Indemnity: This is where both parties agree which of them will cover the cost of any disputes brought by third parties.
Force Majeure: Sometimes called “act of God,” this standard language holds that the contract can be suspended in the event of an unforeseen disaster, such as an earthquake, flood, hurricane, or other natural disaster.
Final Agreement: Or “integration,” this language states that the contract represents the final agreement of the parties; often, integration states that any prior discussions or interaction is replaced by the contract, and any changes must be in writing.
These are examples of what is often called boilerplate contract language, which appear in nearly every formal contract. Boilerplate does not generally address the product or service, pricing, or processes provided by the supplier, but are important to any legal review by either the fleet or the vendor.
Existing contracts are often only evaluated when they’re reaching the end of the contract term, as part of a regular rebid. But, smart fleet managers will consider the idea of evaluating those contracts regularly, on an ongoing basis, based on new information, changes in the industry, or changes in the fleet itself. But be careful when doing so. Doing it the wrong way can seriously upset an otherwise solid relationship with a supplier.
In order to take the evaluation to the next level — renegotiation of existing terms or pricing — have a good reason to do so. That is, don’t constantly hit suppliers up for further discounts or concessions. You and they have negotiated the existing contract in good faith, and you and your company have accepted the final offer; unless there is a significant change in circumstances, live up to the original agreement. But, if those circumstances have, indeed, changed, don’t hesitate to evaluate and approach the supplier(s) to renegotiate. If you do, lay out your case clearly and concisely. For example, your company has merged with another, or your volume has increased. This being the case, you are well within business ethics to ask that pricing be adjusted to be reflective of the fleet’s volume.

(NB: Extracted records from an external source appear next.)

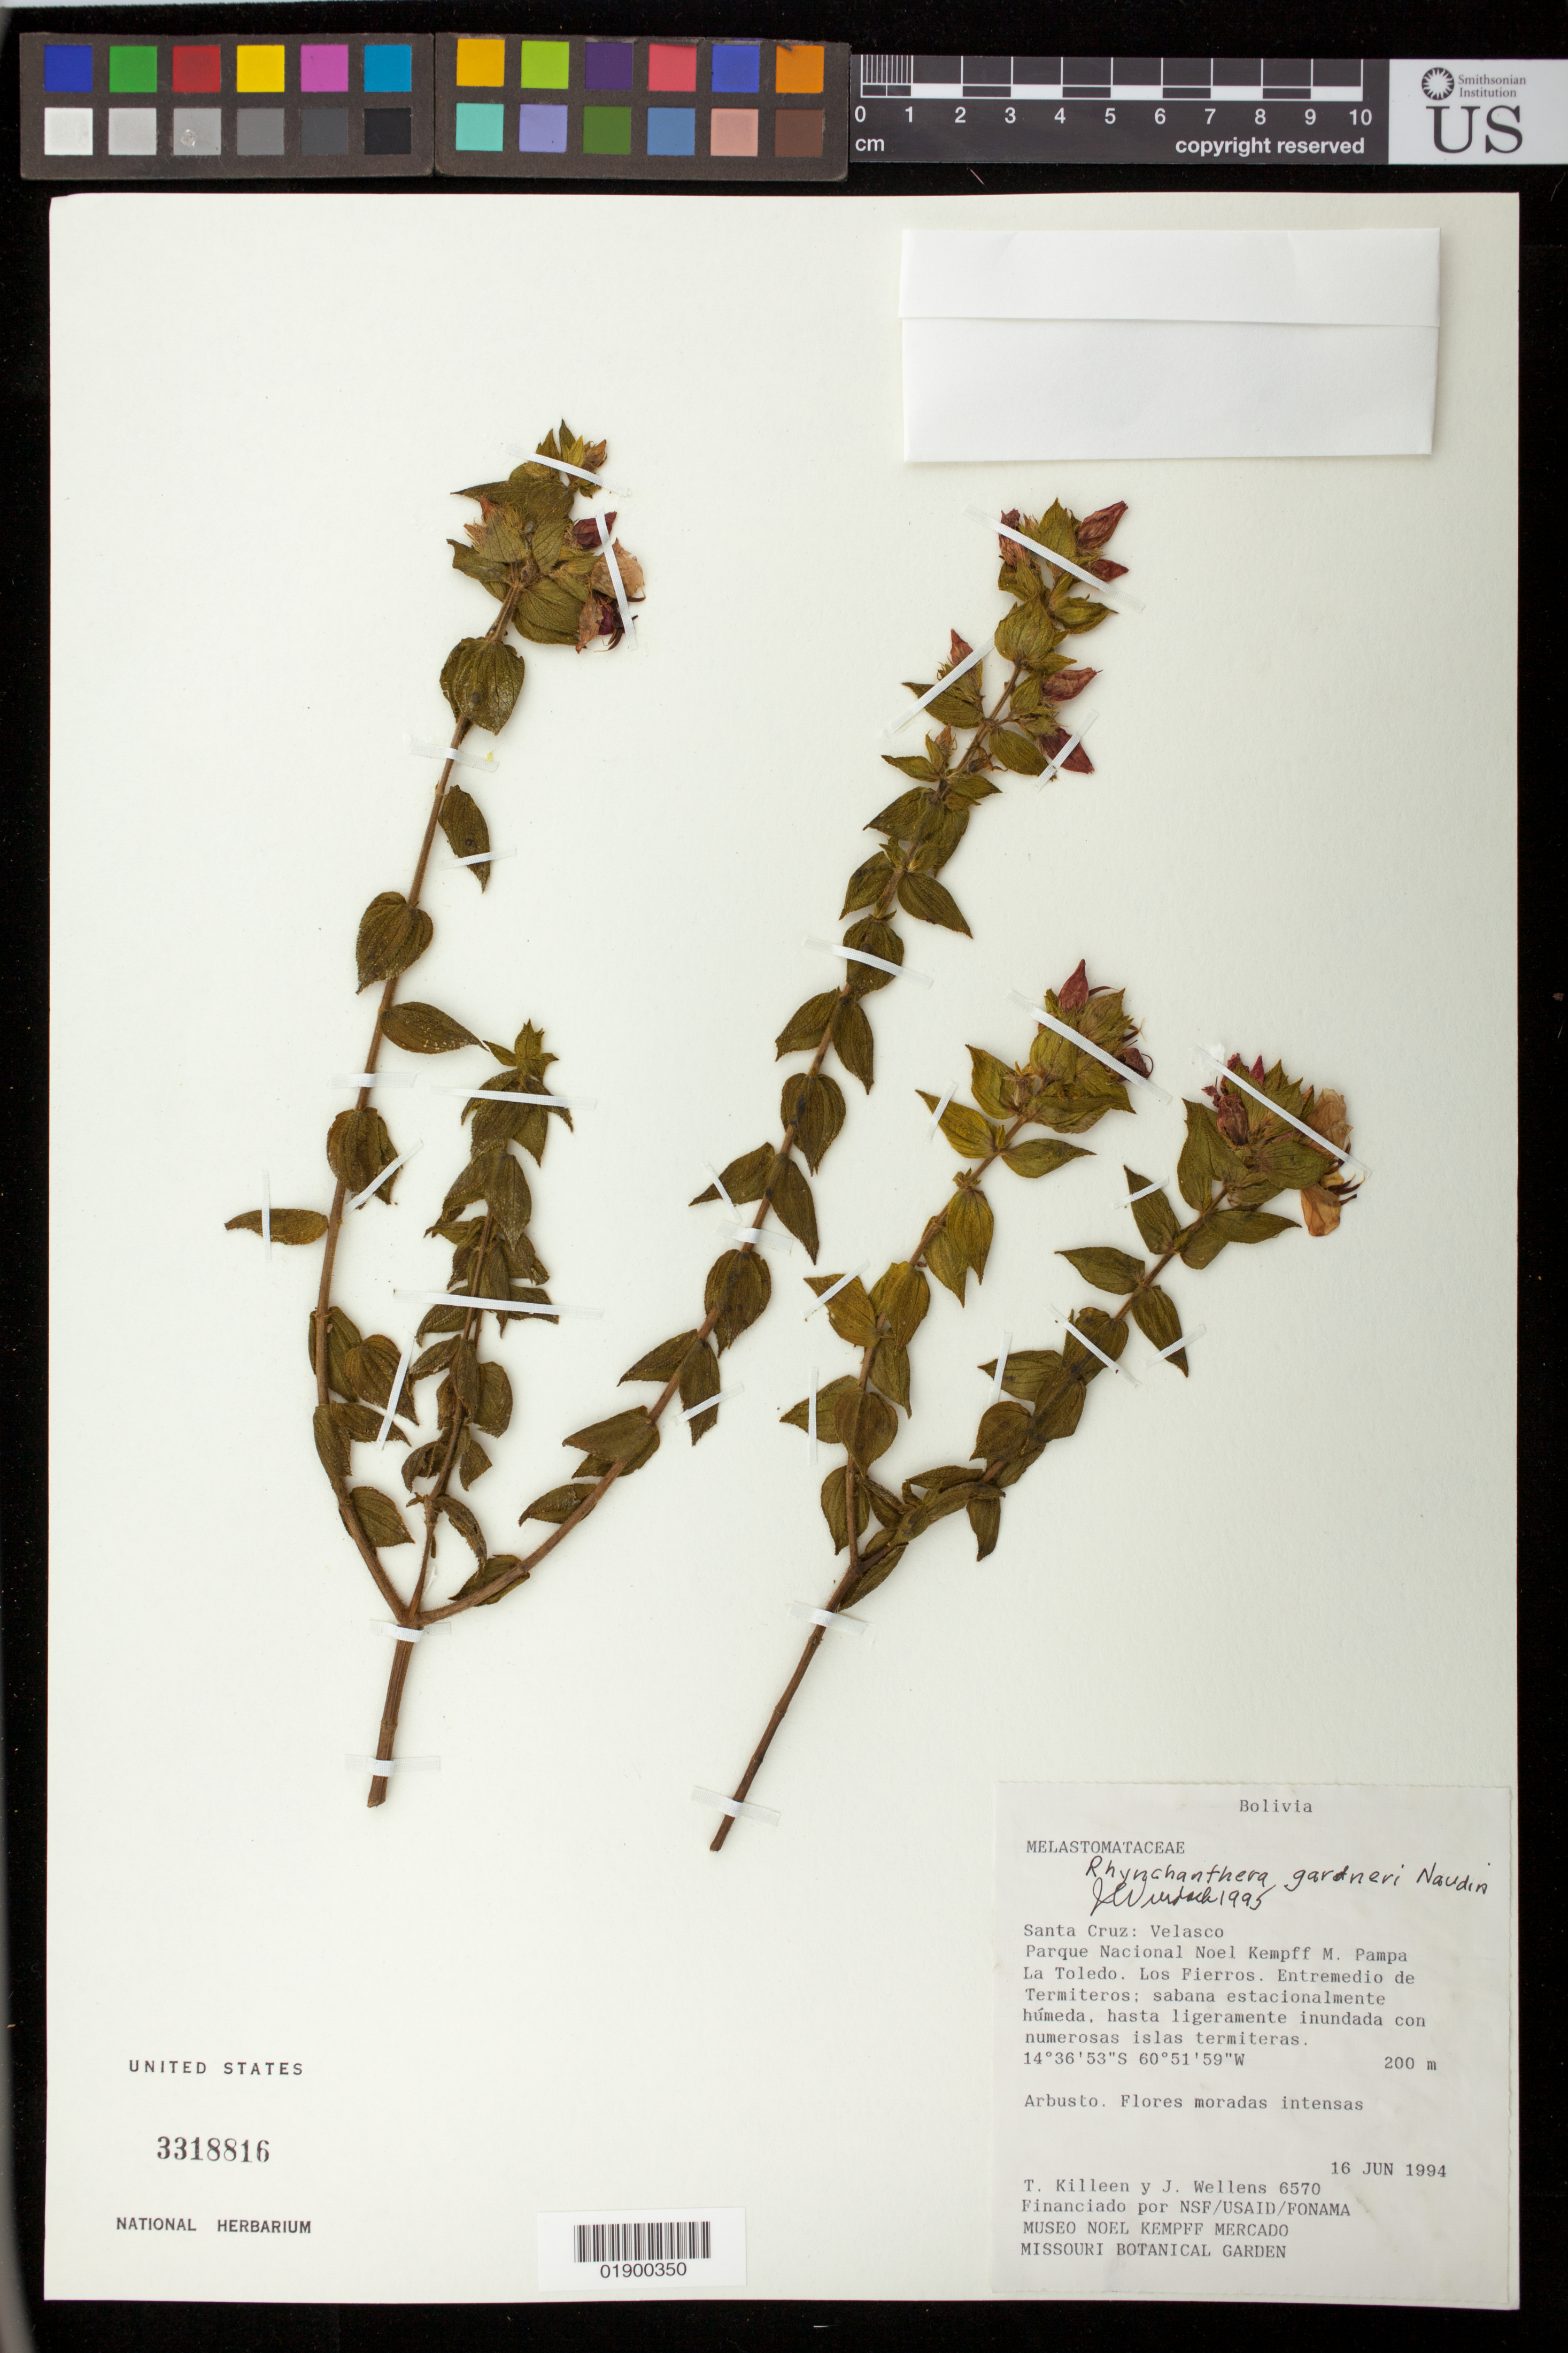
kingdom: Plantae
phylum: Tracheophyta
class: Magnoliopsida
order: Myrtales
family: Melastomataceae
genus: Rhynchanthera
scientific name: Rhynchanthera gardneri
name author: Naudin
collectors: T. Killeen & J. Wellens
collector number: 6570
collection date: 1994-06-16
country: Bolivia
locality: Santa Cruz: Velasco Parque Nacional Noel Kempff M. Pampa La Toledo.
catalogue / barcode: US 3318816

Don’t move from evaluation to new demands until you’ve given the new program some time to become established. Keep in mind how important the implementation process is to any program’s success. Adjust the implementation of processes and procedures as any flaws in the original plan become apparent. Let the program run for at least six months before evaluating the contract.
Keep in mind that most FMCs interact regularly, and you don’t want you or your company to get the reputation of constantly demanding concessions and price reductions without good reason.
Never think of, or treat, suppliers as adversaries. Treat them as partners, communicate regularly, work closely with them on making the product or service a success. But, keep in mind that, under the right circumstances, you will be acting in your company’s best interests to evaluate contracts and make any necessary or earned changes.